++++ Document passage ++++

The result? A financial win for NASCAR, but a tougher viewing experience for fans. Yet even that doesn’t fully explain the decline.
The cable problem
Here’s the uncomfortable truth: cable itself is fading. According to Nielsen data, cable now accounts for roughly 20% of TV viewing, compared to nearly 48% for streaming and over 21% for broadcast. That means even if NASCAR stayed exactly the same, its audience would likely shrink simply because fewer people are watching cable in the first place.
In that context, 1.9 million viewers might not be as alarming as it seems. What used to be considered average may now be relatively strong. Live sports, including NASCAR, are among the few things keeping cable afloat. But there’s a catch. While the platform explains part of the drop, it doesn’t explain the scale of it. Because NASCAR’s decline didn’t start in 2025, but years earlier.
The real shift
To understand the bigger issue, you have to look at who left the sport. When Dale Earnhardt Jr. and Jeff Gordon retired, NASCAR lost cultural icons. These were drivers who transcended the sport, pulling in casual viewers who might not have cared about lap times or pit strategies. Fans tuned in because of them.

++++ Supplied data ++++

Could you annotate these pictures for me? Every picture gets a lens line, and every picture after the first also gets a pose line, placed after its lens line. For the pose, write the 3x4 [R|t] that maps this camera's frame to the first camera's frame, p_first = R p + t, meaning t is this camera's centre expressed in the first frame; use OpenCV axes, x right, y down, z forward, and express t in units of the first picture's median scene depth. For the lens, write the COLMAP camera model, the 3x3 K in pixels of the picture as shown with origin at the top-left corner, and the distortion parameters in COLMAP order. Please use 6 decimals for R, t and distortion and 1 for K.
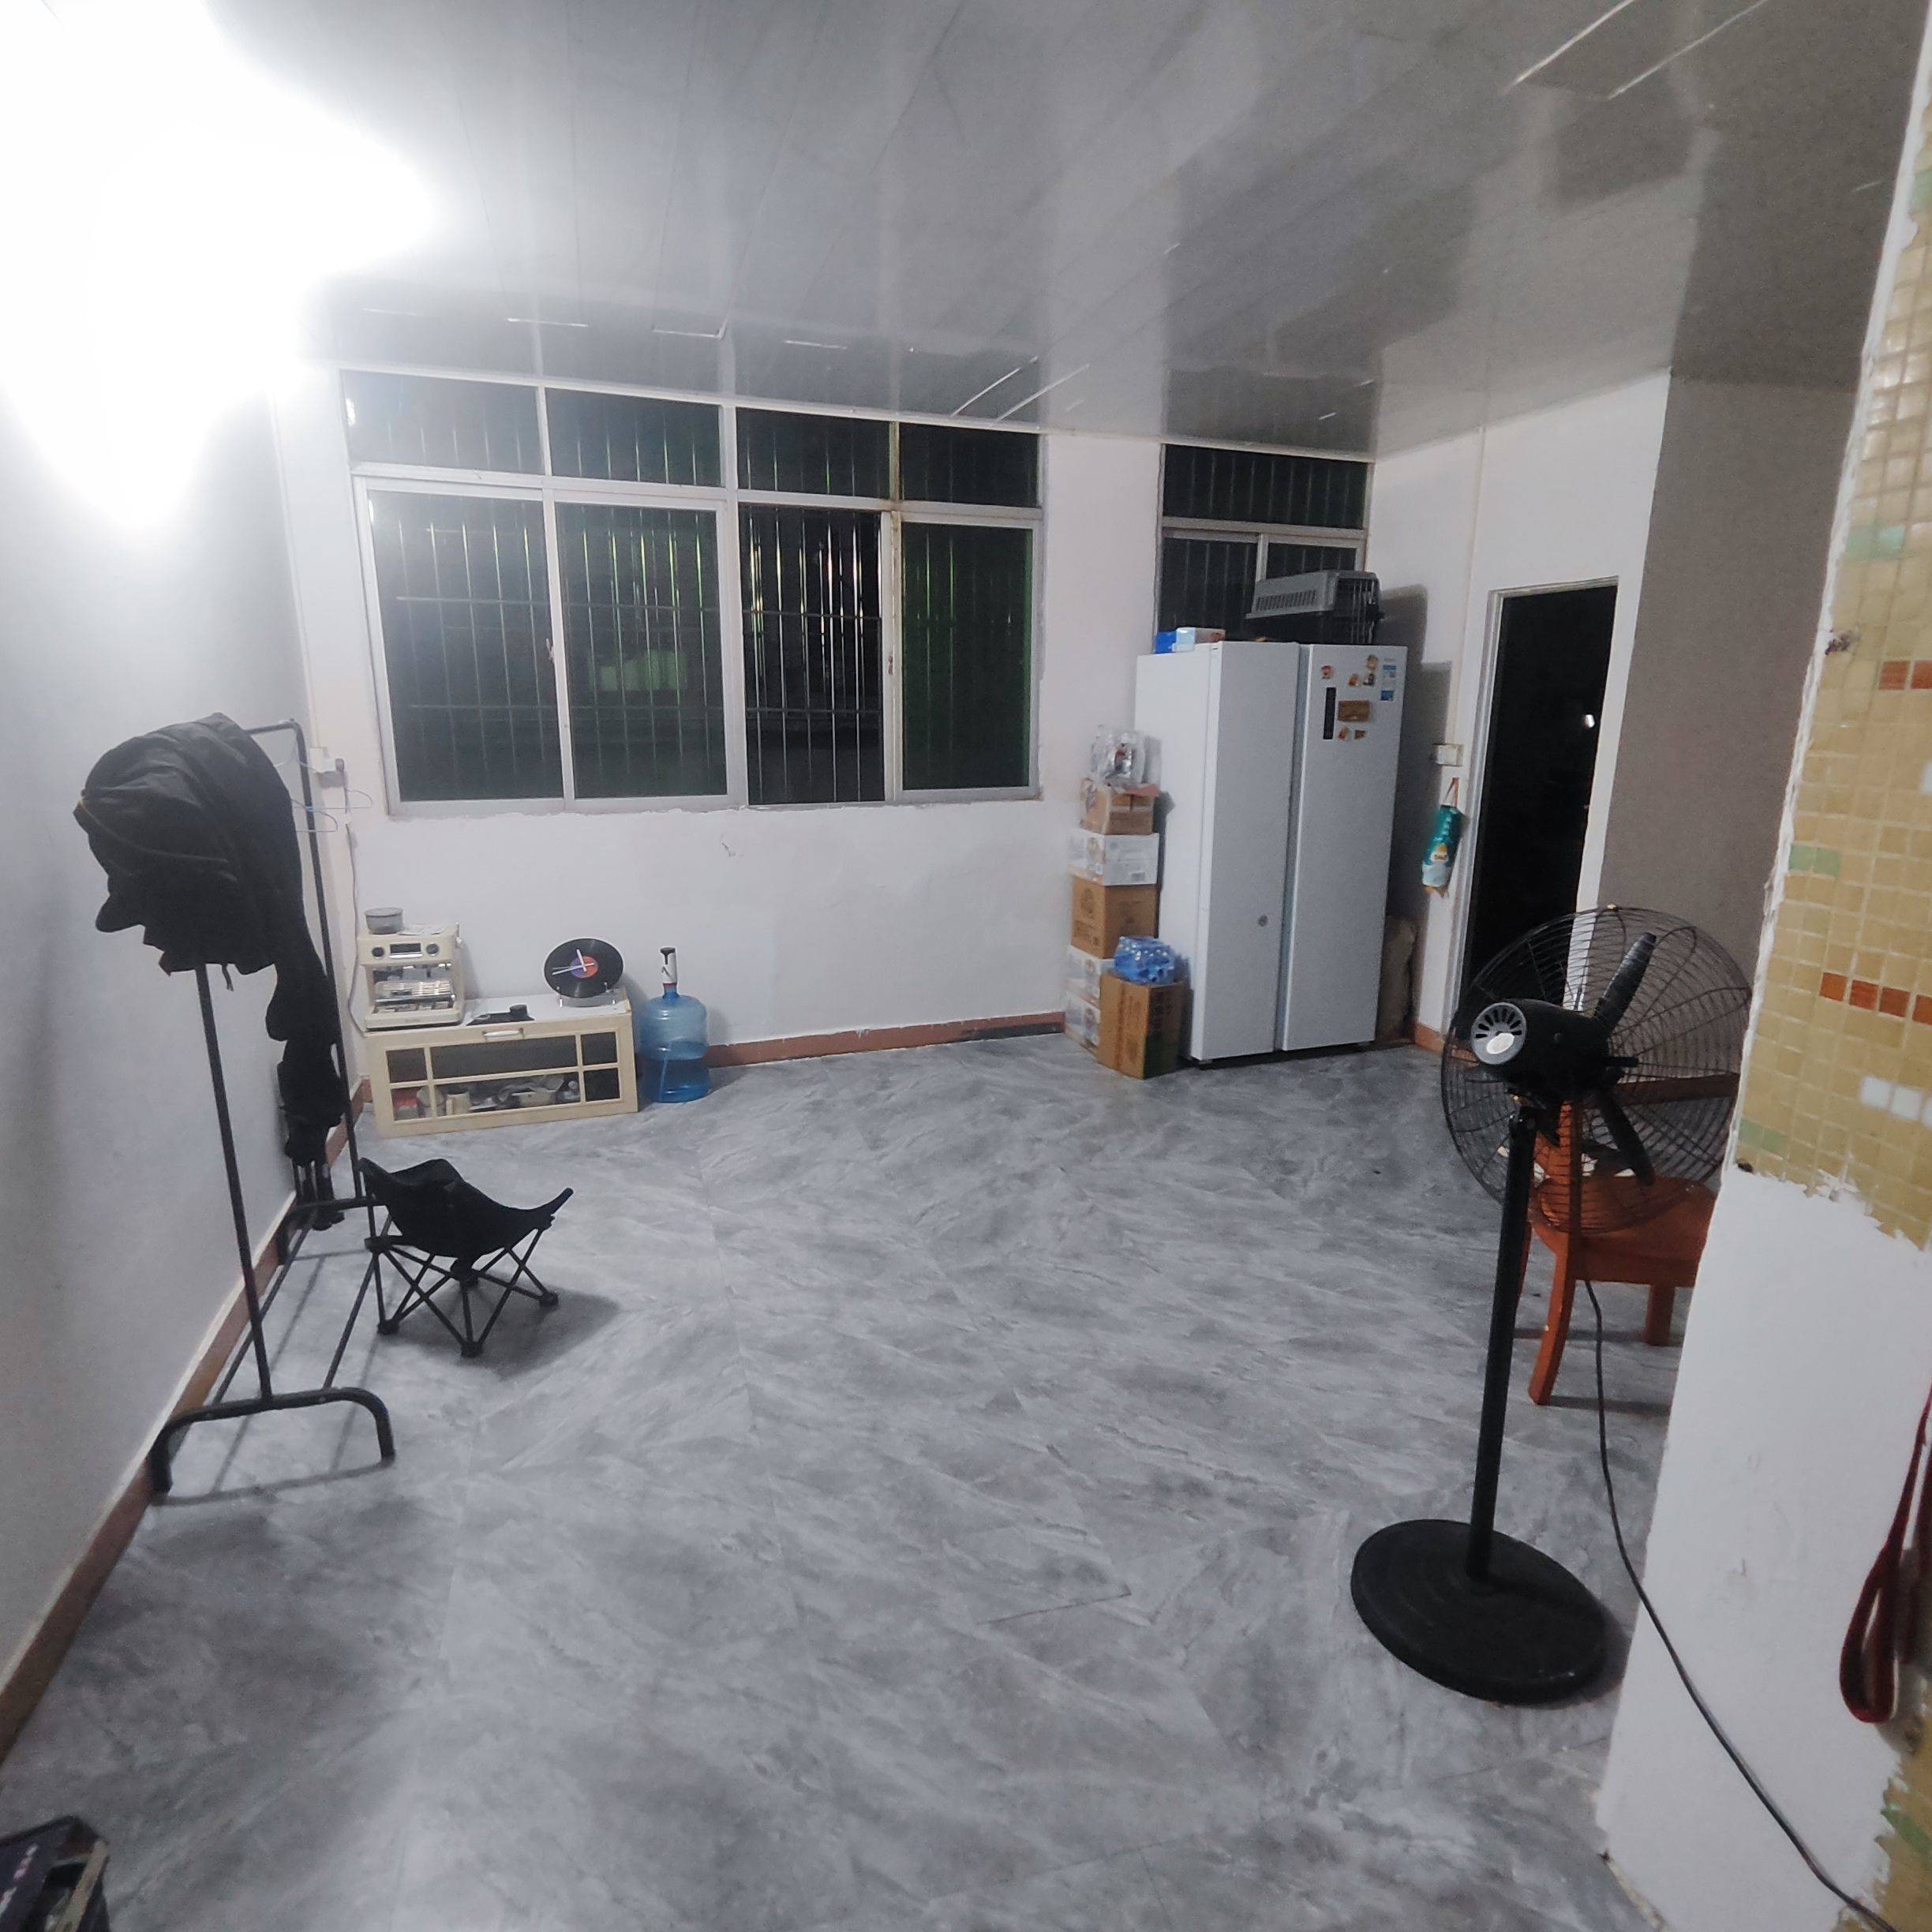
lens RADIAL K [[1145.5, 0, 969.2], [0, 1145.5, 968.0], [0, 0, 1]] dist [-0.007445, 0.003292]
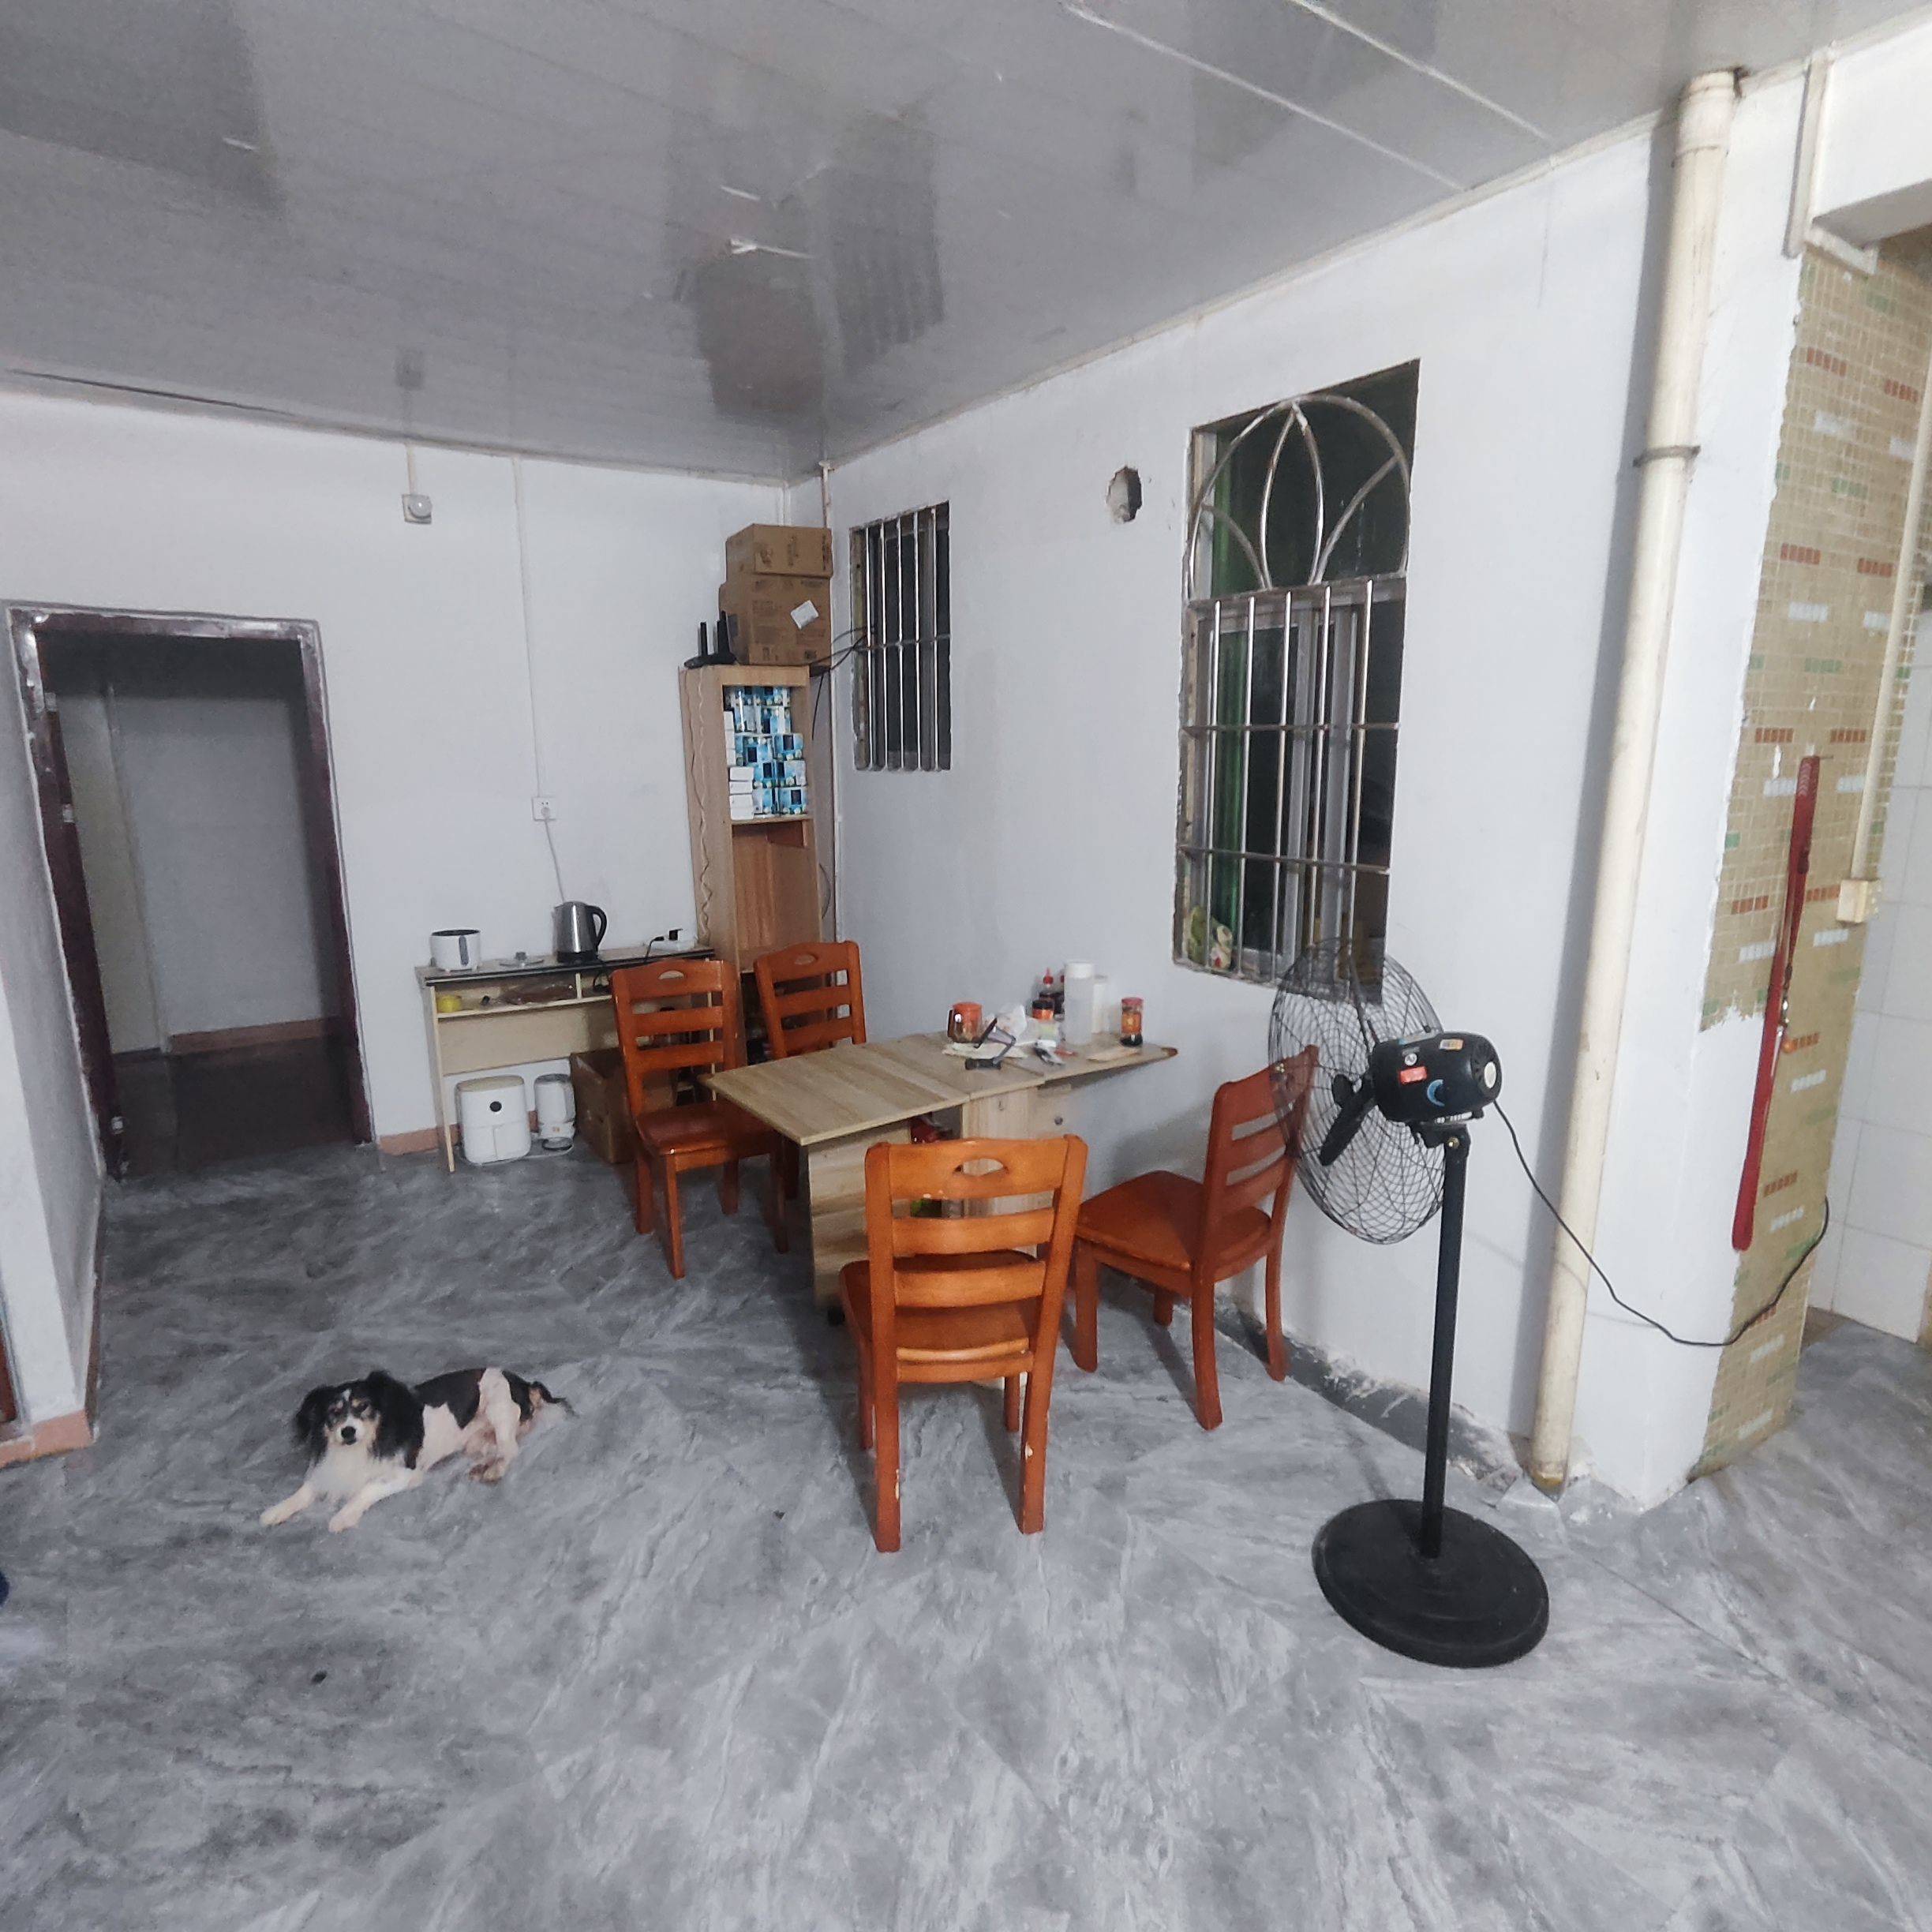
lens RADIAL K [[1145.5, 0, 969.3], [0, 1145.5, 969.0], [0, 0, 1]] dist [-0.007445, 0.003292]
pose [[-0.331601, -0.188438, 0.924409, -0.279664], [0.228155, 0.934746, 0.272388, -0.344632], [-0.915416, 0.301233, -0.266970, 1.361343]]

++++

_Directions:_
1. Quote the stretch of the NASCAR article from "The cable problem" through "the first place.".
2. Pick up the NASCAR article where it stops, not the listing, and keep writing it.

_Expected outputs:_
1.
The cable problem
Here’s the uncomfortable truth: cable itself is fading. According to Nielsen data, cable now accounts for roughly 20% of TV viewing, compared to nearly 48% for streaming and over 21% for broadcast. That means even if NASCAR stayed exactly the same, its audience would likely shrink simply because fewer people are watching cable in the first place.

2.
Since their departures, NASCAR has had no shortage of talent. The competition is arguably tighter than ever. But what it lacks is a singular, magnetic personality who can anchor the sport in the mainstream. NASCAR Viewership didn’t suddenly fall because of a TV deal. It gradually declined as those larger-than-life figures exited the stage.
Today’s drivers: Competitive, but not must-watch
Modern NASCAR drivers are incredibly skilled, but they operate in a different landscape. Media exposure is fragmented, attention spans are shorter, and building a national profile is harder than ever. Unlike other leagues that have clear faces, think global superstars in basketball like LeBron or Hamilton in Formula 1, NASCAR’s identity feels more distributed.
There’s no single driver that casual fans feel they have to watch. And no, we are not talking about a Denny Hamlin or a Kyle Larson, or even a Joey Logano, for that matter. We are talking about the next batch of NASCAR drivers like Carson Hocevar, Ty Gibbs, and others.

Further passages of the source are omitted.